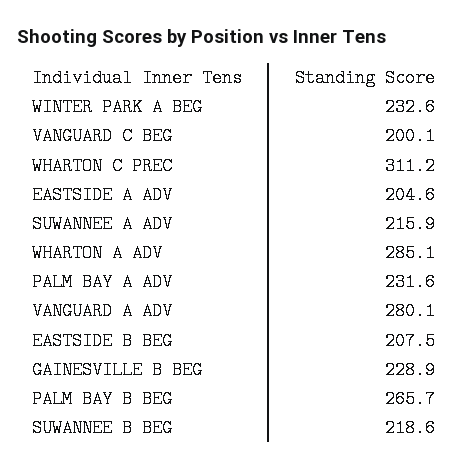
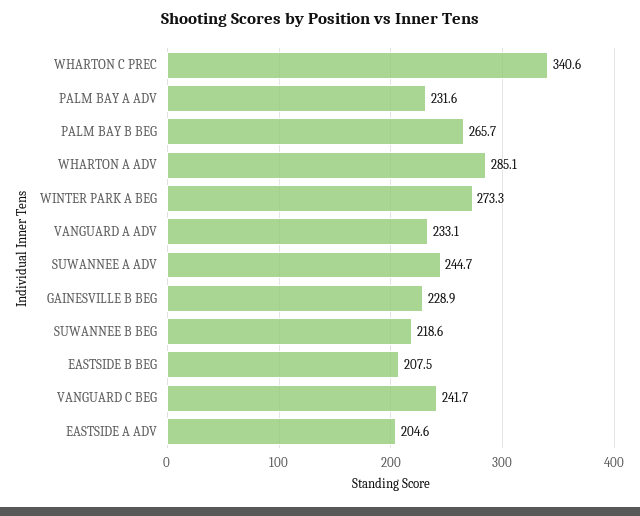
WINTER PARK A BEG: 232.6 -> 273.3
VANGUARD C BEG: 200.1 -> 241.7
WHARTON C PREC: 311.2 -> 340.6
SUWANNEE A ADV: 215.9 -> 244.7
VANGUARD A ADV: 280.1 -> 233.1

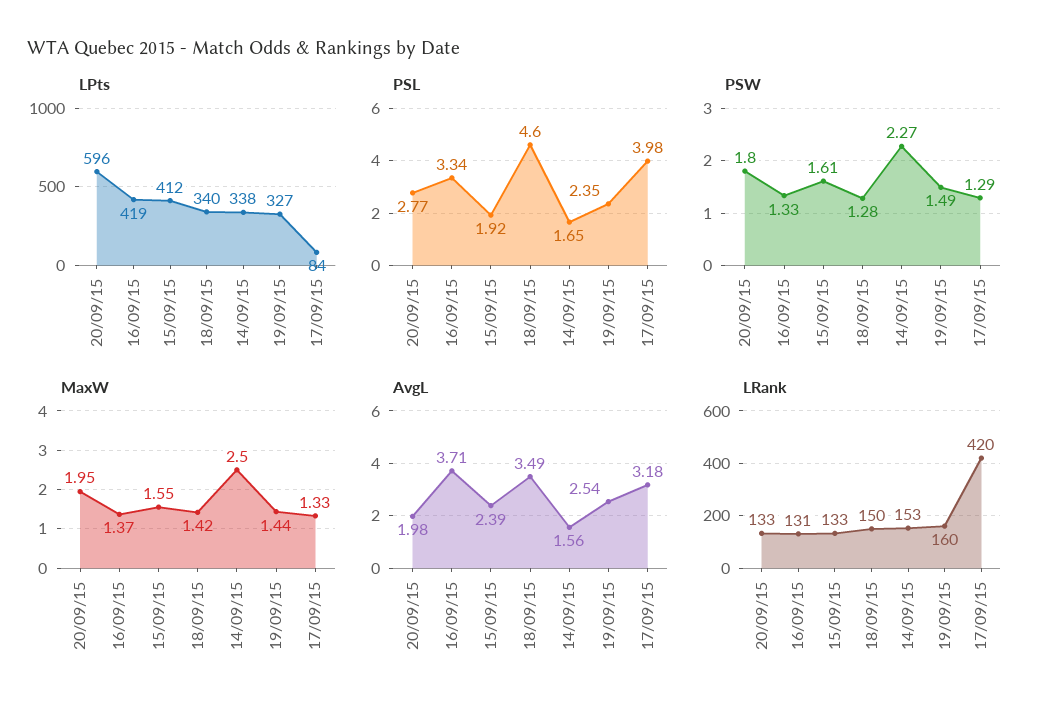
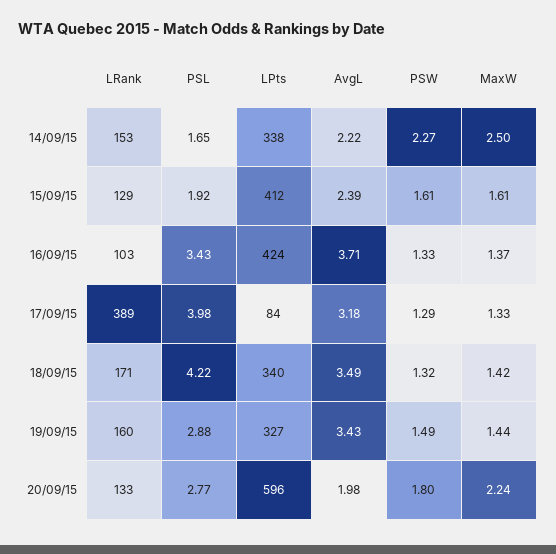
LPts, 16/09/15: 419 -> 424
PSL, 16/09/15: 3.34 -> 3.43
PSL, 18/09/15: 4.6 -> 4.22
PSL, 19/09/15: 2.35 -> 2.88
PSW, 18/09/15: 1.28 -> 1.32
MaxW, 20/09/15: 1.95 -> 2.24
MaxW, 15/09/15: 1.55 -> 1.61
AvgL, 14/09/15: 1.56 -> 2.22
AvgL, 19/09/15: 2.54 -> 3.43
LRank, 16/09/15: 131 -> 103
LRank, 15/09/15: 133 -> 129
LRank, 18/09/15: 150 -> 171
LRank, 17/09/15: 420 -> 389

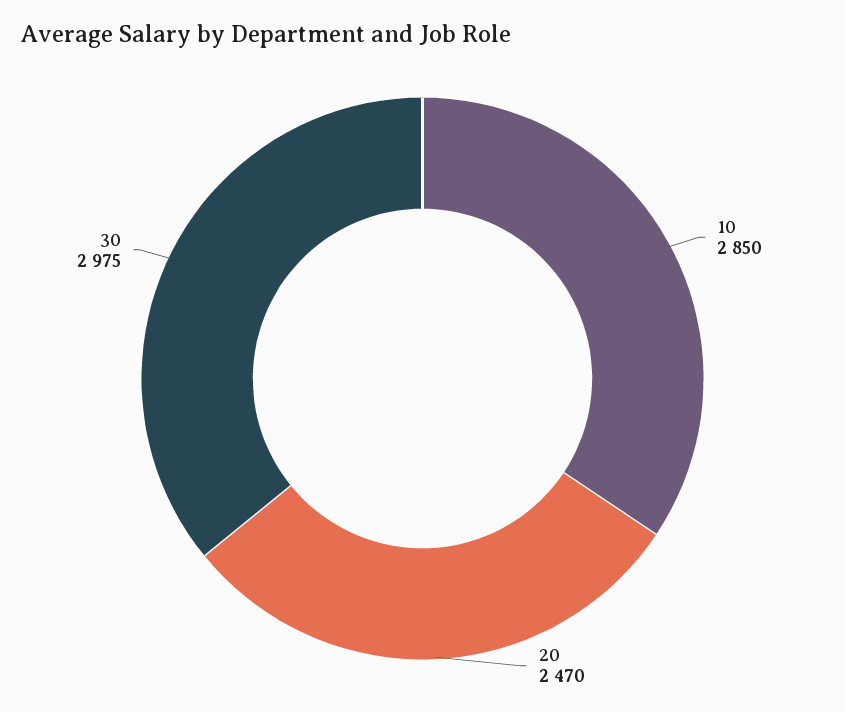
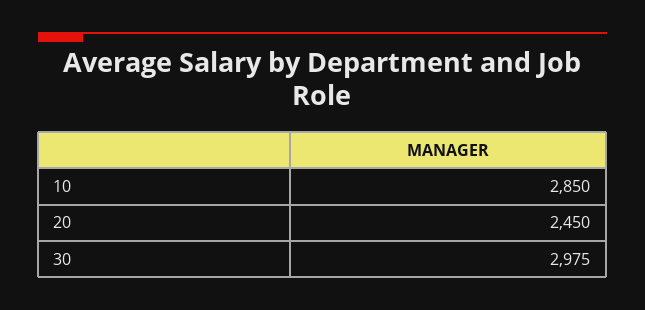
20: 2470 -> 2450

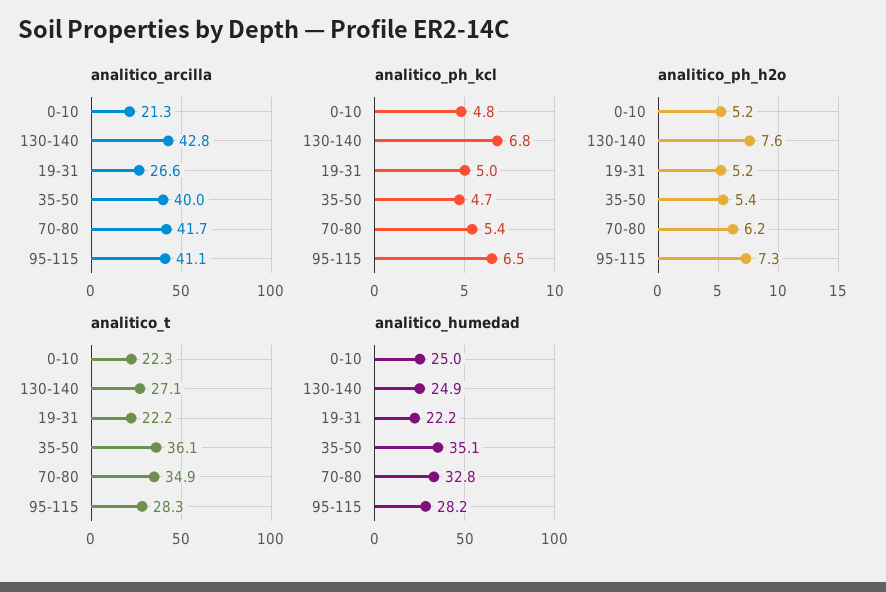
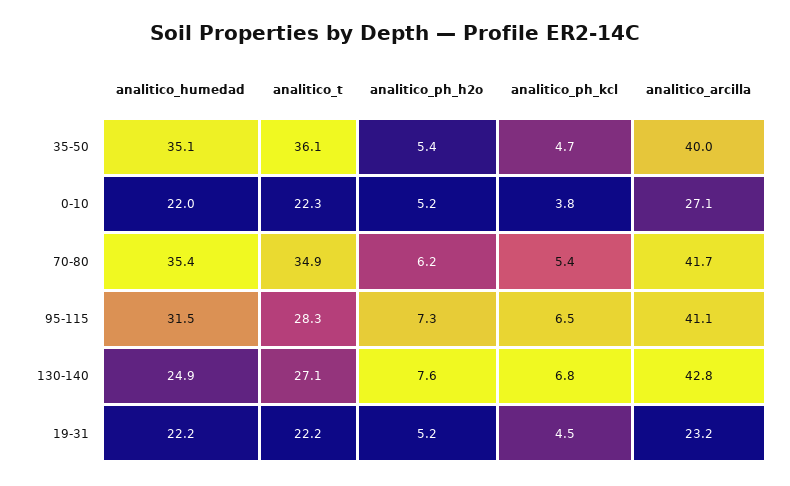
analitico_arcilla, 0-10: 21.3 -> 27.1
analitico_arcilla, 19-31: 26.6 -> 23.2
analitico_ph_kcl, 0-10: 4.8 -> 3.8
analitico_ph_kcl, 19-31: 5 -> 4.5
analitico_humedad, 0-10: 25 -> 22
analitico_humedad, 70-80: 32.8 -> 35.4
analitico_humedad, 95-115: 28.2 -> 31.5

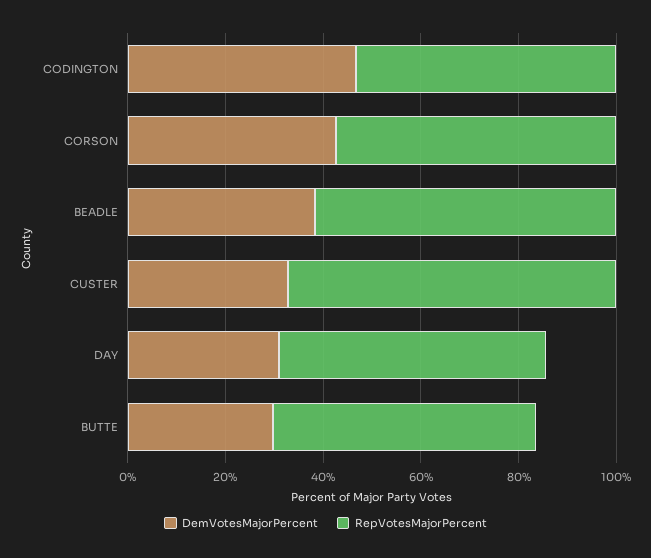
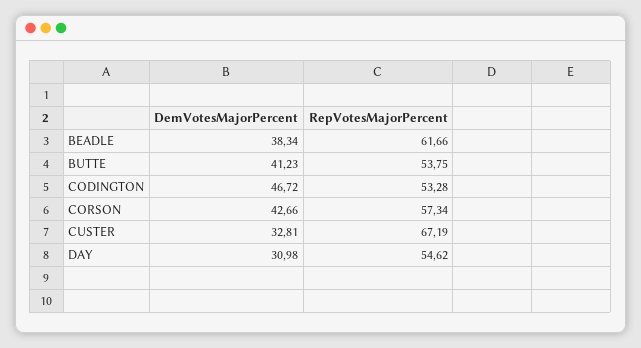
DemVotesMajorPercent, BUTTE: 30 -> 41.23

*Job item*
Everything in the records except the pictures is to be repeated exactly.

*Response area*
WINTER PARK A BEG: 232.6 -> 273.3
VANGUARD C BEG: 200.1 -> 241.7
WHARTON C PREC: 311.2 -> 340.6
SUWANNEE A ADV: 215.9 -> 244.7
VANGUARD A ADV: 280.1 -> 233.1

LPts, 16/09/15: 419 -> 424
PSL, 16/09/15: 3.34 -> 3.43
PSL, 18/09/15: 4.6 -> 4.22
PSL, 19/09/15: 2.35 -> 2.88
PSW, 18/09/15: 1.28 -> 1.32
MaxW, 20/09/15: 1.95 -> 2.24
MaxW, 15/09/15: 1.55 -> 1.61
AvgL, 14/09/15: 1.56 -> 2.22
AvgL, 19/09/15: 2.54 -> 3.43
LRank, 16/09/15: 131 -> 103
LRank, 15/09/15: 133 -> 129
LRank, 18/09/15: 150 -> 171
LRank, 17/09/15: 420 -> 389

20: 2470 -> 2450

analitico_arcilla, 0-10: 21.3 -> 27.1
analitico_arcilla, 19-31: 26.6 -> 23.2
analitico_ph_kcl, 0-10: 4.8 -> 3.8
analitico_ph_kcl, 19-31: 5 -> 4.5
analitico_humedad, 0-10: 25 -> 22
analitico_humedad, 70-80: 32.8 -> 35.4
analitico_humedad, 95-115: 28.2 -> 31.5

DemVotesMajorPercent, BUTTE: 30 -> 41.23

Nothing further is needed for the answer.